AKA…I’m a Wolf, No I’m a bird, No Wait a WOLF!: The Crazy Rantings and Reflections of Varg “Snoopy” Vikernes.
We at 120,000 ft. have been lucky enough to get a hold of an excerpt from Varg Vikernes’s new book “Norwegian Wolf”. After careful examination and impeccable detective work this much can be said… Our buddy either smokes way too much angel dust or he’s crazier than a shit house rat.
So here it is, an excerpt from Norwegian Wolf (This Bird Has Flown.):
“While I spoke I took a step forward, Which must have seemed very threatening to Oytsein. He must have been panicked, because he kicked me in the chest, but struck the breast bone so that the blow had no effect. I pulled in his foot and threw him to the ground, he looked toward the kitchen. I had been in his apartment earlier and knew he had a kitchen knife there, and I saw that it was what he was going for. He got up suddenly as soon as he could and ran toward the open kitchen door. At the same time I jumped up in front of him. I pulled out a small knife I had in my pocket, It was a boot knife, with a blade that was about ten centimeters long. The knife was not sharp, but fairly pointed, and I struck him in the face. It was the first time I struck anyone with a knife, and it gave me half a heart attack. It felt very unnatural and wrong to stab another man with a knife.”
What can we say? This thing is going to read like a miss match of Mein Kampf, a tattle-tale confessional and a parole board appeal letter, both confusing and predictable, The man barely tries to hide his grin when he whispers sweetened versions of his old victim/predator shtick.
The dirt: Will Varg finally sit us down and tell us exactly what went on in that apartment?
Probably not.
Will he tell us a fancified version of what MAY have transpired?

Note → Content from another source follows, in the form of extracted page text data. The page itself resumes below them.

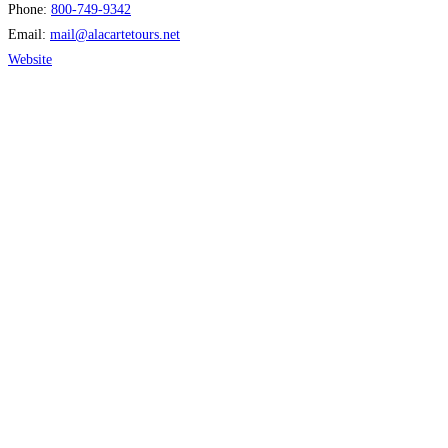
Phone:
800-749-9342
Email:
mail
@
alacartetours.net
Website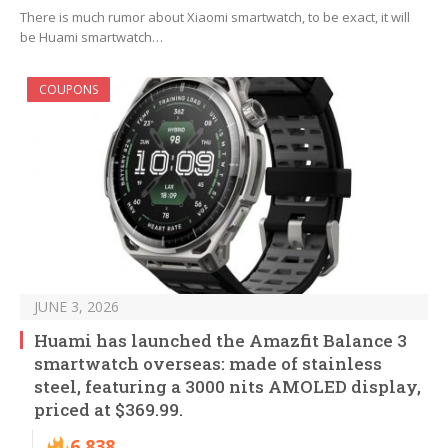
There is much rumor about Xiaomi smartwatch, to be exact, it will
be Huami smartwatch…
COUPONS
JUNE 3, 2026
Huami has launched the Amazfit Balance 3
smartwatch overseas: made of stainless
steel, featuring a 3000 nits AMOLED display,
priced at $369.99.
6,838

Oh hell yes, and this is why we will read it. This is why we will sit here on baited breath waiting for Old Daddy Whiskers to tell us that, in reality, he is SUPERMAN and that his impeccable breeding endowed him with special powers. (You might not know this but Varg knows where YOUR kitchen cutlery is too and shit, he hasn’t even been to your house.)
So hide your kitchen knives, pop up a bag of Jiffy Pop and curl up on the couch with a copy of Norwegian Wolf. Just don’t get to comfy because one never knows when Varg, boot knife and all might stop by and ask what you thought about it.